His leadership has been best shown in his ability to bond with other players. The relationship with Nelson is one that the Badgers will need to see translate to the field.
“I think he knows that Scott Nelson is going to have to be a big part of what we do this year,” Edwards said of Dixon. “Literally, those two are inseparable. He’s with him all the time. They’re talking film, talking just off the field stuff.”
Obviously, Nelson won’t be the only fresh face in the mix for playing time in the secondary. Carriere-Williams saw extensive action as the third cornerback last year and that will expand. Cone was the fourth cornerback for much of the season, but he’s now in position to earn a starting spot. Injuries led Faion Hicks to redshirt in his first year and will almost certainly factor in as well.

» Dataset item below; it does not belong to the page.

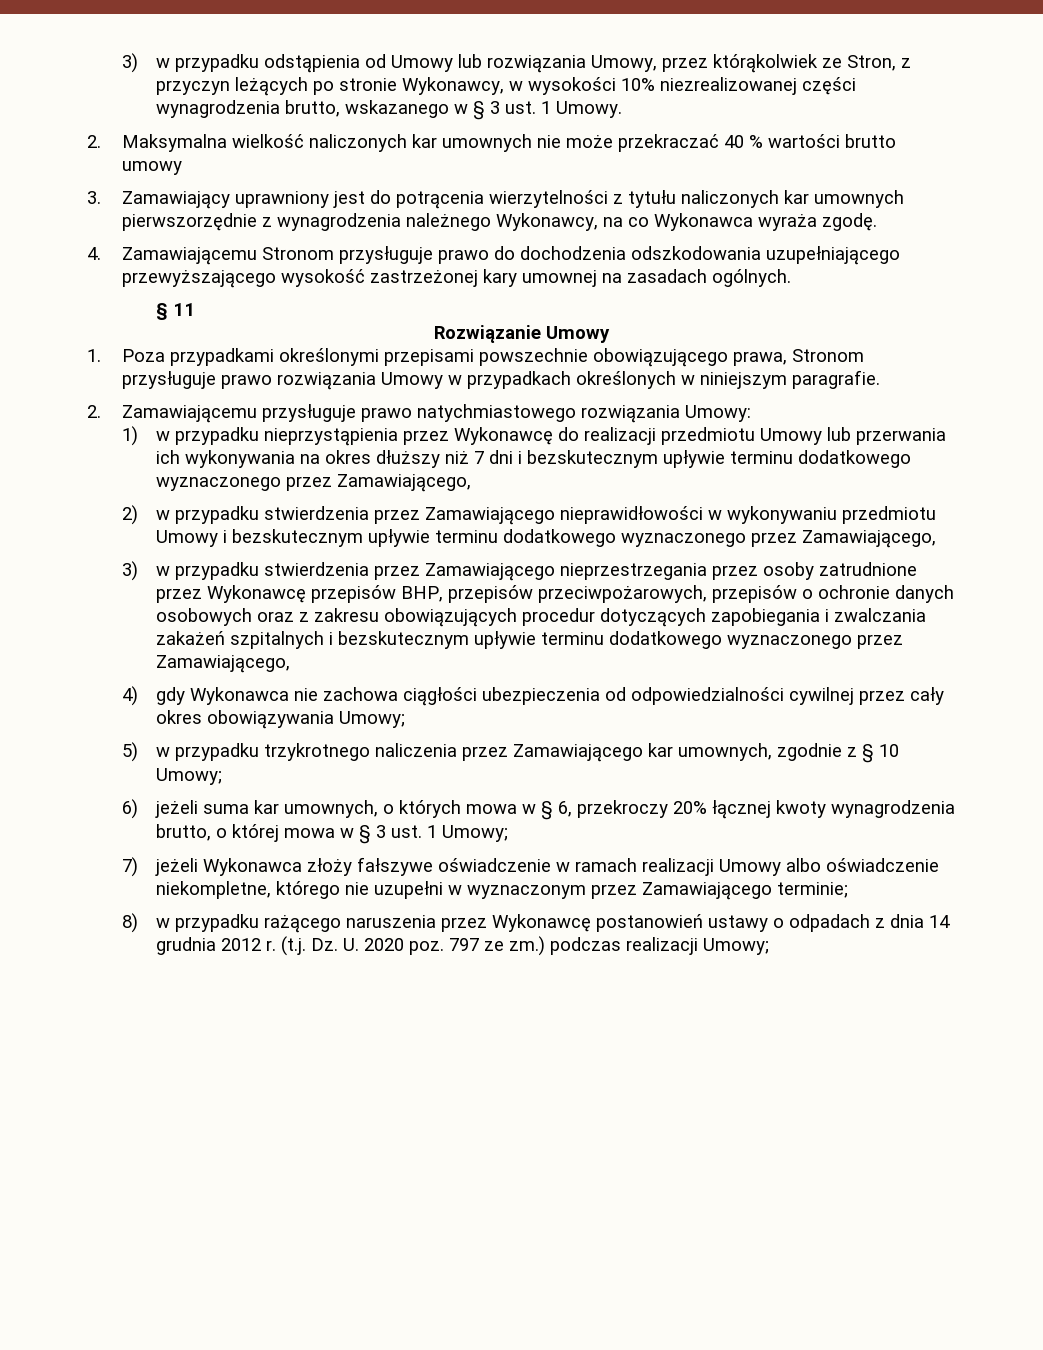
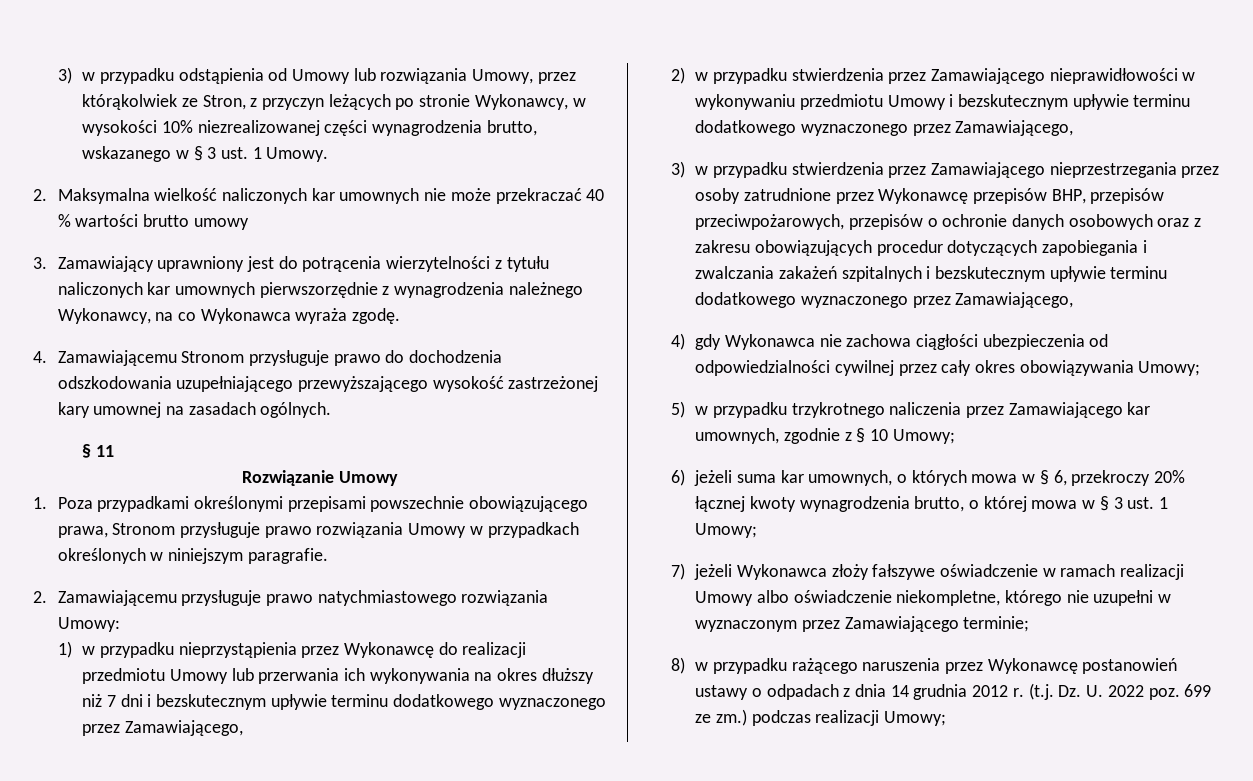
[364,938,480,955] 2020 poz. 797 -> [1107,684,1212,700] 2022 poz. 699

Spring practice saw those players and a number of others get a massive number of snaps, especially with Dixon forced to sit out while recovering injuries that limited him as a junior.
“It was fun and cool to watch them actually communicate and create chemistry,” Dixon said. “I think it was actually easier because they all [were] kind of new in it together, as far as not starting in a game or anything like that. They approached it well. I think they handled it well. They’re growing [fast].”
Wisconsin is counting on that to be the case. If Dixon is proven right, and the young guys come along quickly, then the Badgers will have a great chance to show that even a lack of continuity can’t disrupt the standard the secondary has set in what have become the glory days for defense in Madison.